**TASK TO CARRY OUT:** Below is a listing. Set down exactly the lines from the one containing "annik@lynski.no" through the one containing "Tlf: 94 10 00 10", both ends included, and leave out the rest.
** Opening TASK MATERIAL block **
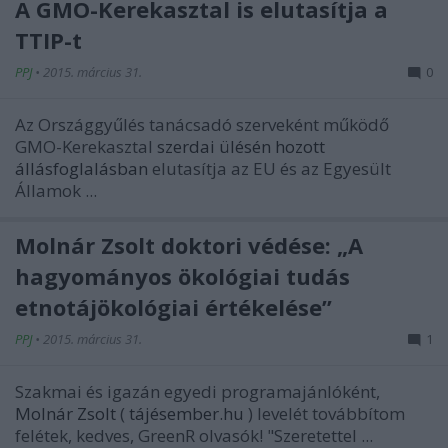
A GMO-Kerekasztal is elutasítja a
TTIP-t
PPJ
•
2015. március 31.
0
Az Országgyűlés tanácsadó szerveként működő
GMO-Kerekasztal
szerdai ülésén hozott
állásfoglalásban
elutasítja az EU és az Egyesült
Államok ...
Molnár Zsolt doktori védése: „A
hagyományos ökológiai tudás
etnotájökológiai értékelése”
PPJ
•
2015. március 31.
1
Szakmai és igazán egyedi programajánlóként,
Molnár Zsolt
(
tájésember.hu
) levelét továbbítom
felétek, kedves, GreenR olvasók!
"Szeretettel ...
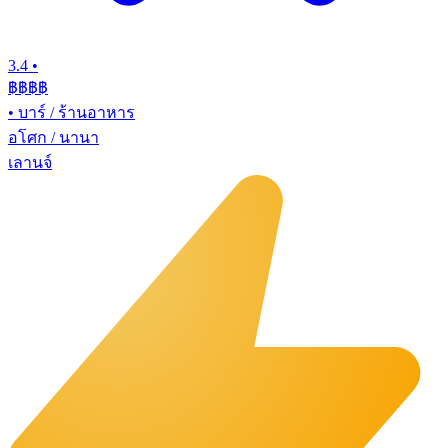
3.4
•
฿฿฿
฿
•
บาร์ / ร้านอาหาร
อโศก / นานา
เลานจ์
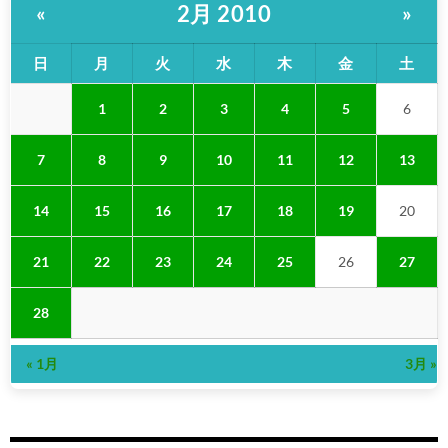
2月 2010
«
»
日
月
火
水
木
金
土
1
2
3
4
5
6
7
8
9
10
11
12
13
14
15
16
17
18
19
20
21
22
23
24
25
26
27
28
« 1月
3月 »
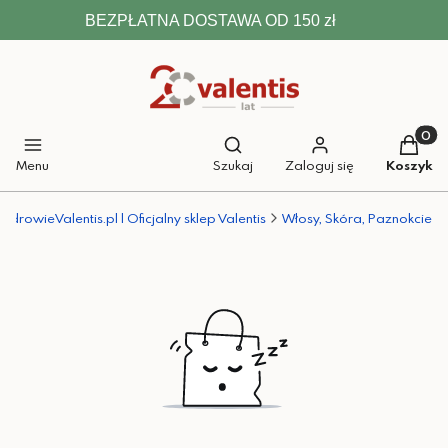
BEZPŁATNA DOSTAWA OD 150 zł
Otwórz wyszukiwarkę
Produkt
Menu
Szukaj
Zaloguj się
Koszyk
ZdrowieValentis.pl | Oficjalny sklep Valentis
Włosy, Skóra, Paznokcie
** Closing TASK MATERIAL block **
** Opening TASK MATERIAL block **
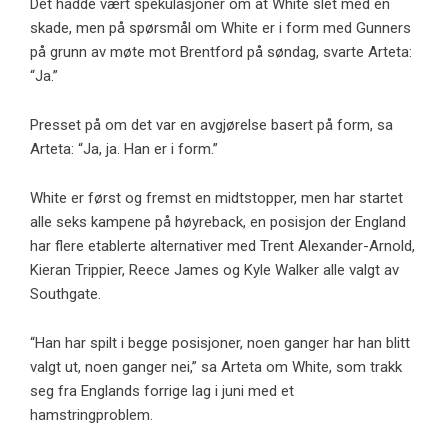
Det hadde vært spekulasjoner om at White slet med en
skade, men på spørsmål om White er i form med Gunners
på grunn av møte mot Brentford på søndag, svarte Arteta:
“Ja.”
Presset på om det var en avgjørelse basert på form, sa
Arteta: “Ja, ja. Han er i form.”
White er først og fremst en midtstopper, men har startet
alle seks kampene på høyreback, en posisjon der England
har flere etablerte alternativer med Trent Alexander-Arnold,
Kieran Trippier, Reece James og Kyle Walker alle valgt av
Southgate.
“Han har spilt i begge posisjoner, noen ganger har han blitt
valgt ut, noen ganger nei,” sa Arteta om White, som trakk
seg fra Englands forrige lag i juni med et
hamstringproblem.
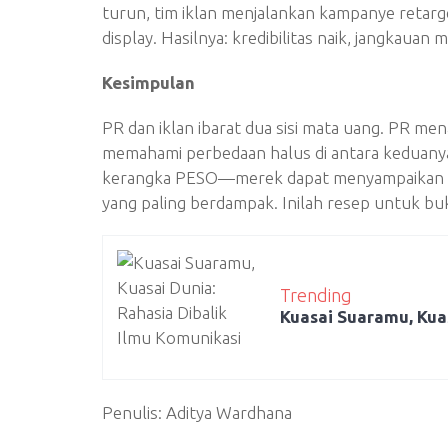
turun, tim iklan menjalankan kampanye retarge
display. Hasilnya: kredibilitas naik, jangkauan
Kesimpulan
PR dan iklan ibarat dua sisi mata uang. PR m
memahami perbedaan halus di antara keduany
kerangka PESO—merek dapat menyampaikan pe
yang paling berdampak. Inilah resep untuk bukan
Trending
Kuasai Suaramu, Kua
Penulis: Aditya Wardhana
** Closing TASK MATERIAL block **
** Opening TASK MATERIAL block **
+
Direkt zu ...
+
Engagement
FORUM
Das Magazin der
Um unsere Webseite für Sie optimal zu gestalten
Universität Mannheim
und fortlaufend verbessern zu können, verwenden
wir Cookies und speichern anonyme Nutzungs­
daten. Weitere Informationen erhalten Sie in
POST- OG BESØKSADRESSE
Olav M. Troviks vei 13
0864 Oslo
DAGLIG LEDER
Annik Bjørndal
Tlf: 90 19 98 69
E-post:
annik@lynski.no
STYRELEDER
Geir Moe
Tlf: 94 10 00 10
** Closing TASK MATERIAL block **
**EXERCISE OUTPUT:**
annik@lynski.no
STYRELEDER
Geir Moe
Tlf: 94 10 00 10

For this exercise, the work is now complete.